In Anwesenheit des Grünen-Vorsitzenden Cem Özdemir sagte IG-BCE-Vorsitzender Michael Vassiliadis: „Was auf uns in Zukunft zukommt, ist keine Bedrohung, sondern in erster Linie eine Herausforderung.“ Viele Bürger haben aber primär Angst vor einer Existenz gefährdenden finanziellen Mehrbelastung durch steigende Energiekosten. In wiefern müssen wir mit Mehrbelastungen rechnen?

Lange: Die Energiewende darf nicht auf dem Rücken von Menschen durchgesetzt werden, die wenig Geld in der Tasche haben. Sie ist eine Aufgabe unserer gesamten Gesellschaft. Investitionen in Infrastruktur und Produktionsstätten müssen von denen bezahlt werden, die später durch den Betrieb verdienen. Ich bin dafür, die Belastungen realistisch zu bewerten: So werden Investitionen ja nicht alle gleich im ersten Jahr abgeschrieben.

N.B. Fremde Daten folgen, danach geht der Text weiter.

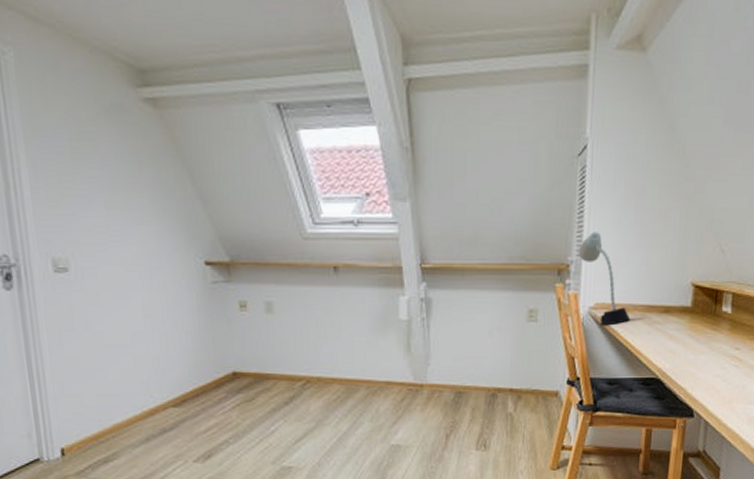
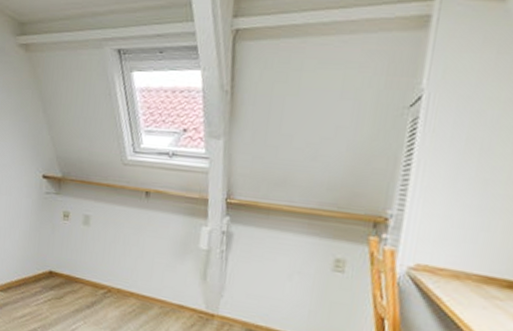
desk lamp: present [578,232,631,326] -> none [399,187,461,292]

Die EU-Gesetzgebung kann für Preistransparenz sorgen; in den Mitgliedstaaten müssen Vorkehrungen gegen Energiemangel getroffen und Anreize zum Energiesparen, beispielsweise durch energetische Gebäudesanierung geboten werden.

Welche Herausforderungen sehen Sie bei der Energiewende auf uns zukommen?

Lange: Ich sehe drei zentrale Herausforderungen: Erstens ist das der Infrastrukturbau mit den nötigen Überlandleitungen, Verteilnetzen und intelligenten Leitungen, die in beide Richtungen funktionieren. Zweitens ist die Dezentralisierung unserer Stromversorgung eine Herausforderung. Und die dritte, ganz besondere Herausforderung besteht im Management der Vorhaben, die für die Energiewende nötig sind. Da ist es wichtig, die Menschen im Vorfeld mitzunehmen und nicht jede Bürgerinitiative als Bundestagswahlergebnis zu begreifen. Um Versorgungssicherheit und kalkulierbare Preises für die industrielle Produktion sicherstellen zu können, müssen wir auf die demokratischen Entscheidungen der zuständigen Parlamente setzen.

Welche Rolle spielt für Sie die Energiegewerkschaft IG BCE bei der Wende?

Lange: Ohne den Rat und die Beteiligung derjenigen, die die Werte wirklich schaffen, kann keine verantwortungsvolle Politik entwickelt werden. Die IG BCE hat einen großen Erfahrungsschatz, der genutzt werden muss. Deswegen war auch der Beitrag von Michael Vassiliadis in der sogenannten Ethik-Kommission zum Atomausstieg so wertvoll.

Könnten fossile Brennstoffe wie Kohle wieder einen neuen Stellenwert bekommen?

Lange: Für den Übergang zu erneuerbaren Energien ist Kohle begrenzt noch nötig. Wir müssen aber unbedingt darauf achten, dass sie unter fairen Bedingungen abgebaut und verarbeitet wird – bei den Kohle-Exporteuren Kolumbien und Ukraine liegt da vieles im Argen. Die Kumpels müssen sichere Arbeitsbedingungen und anständige Löhne haben. Es macht keinen Sinn, hier die Kohleförderung einzustellen und Kohlekraftwerke weiter zu betreiben mit Kohle, die nur aufgrund von Dumpingbedingungen so billig ist.

Wird es finanzielle Unterstützung für Innovationen bei alternativen Energien aus Brüssel geben?

Lange: Ja, das wird es. Auf jeden Fall werden wir die Forschung zu alternativen Energien stark fördern und Modellprojekte voranbringen. Vielleicht werden wir auch eine europäische Einspeiseregelung ins Leben rufen.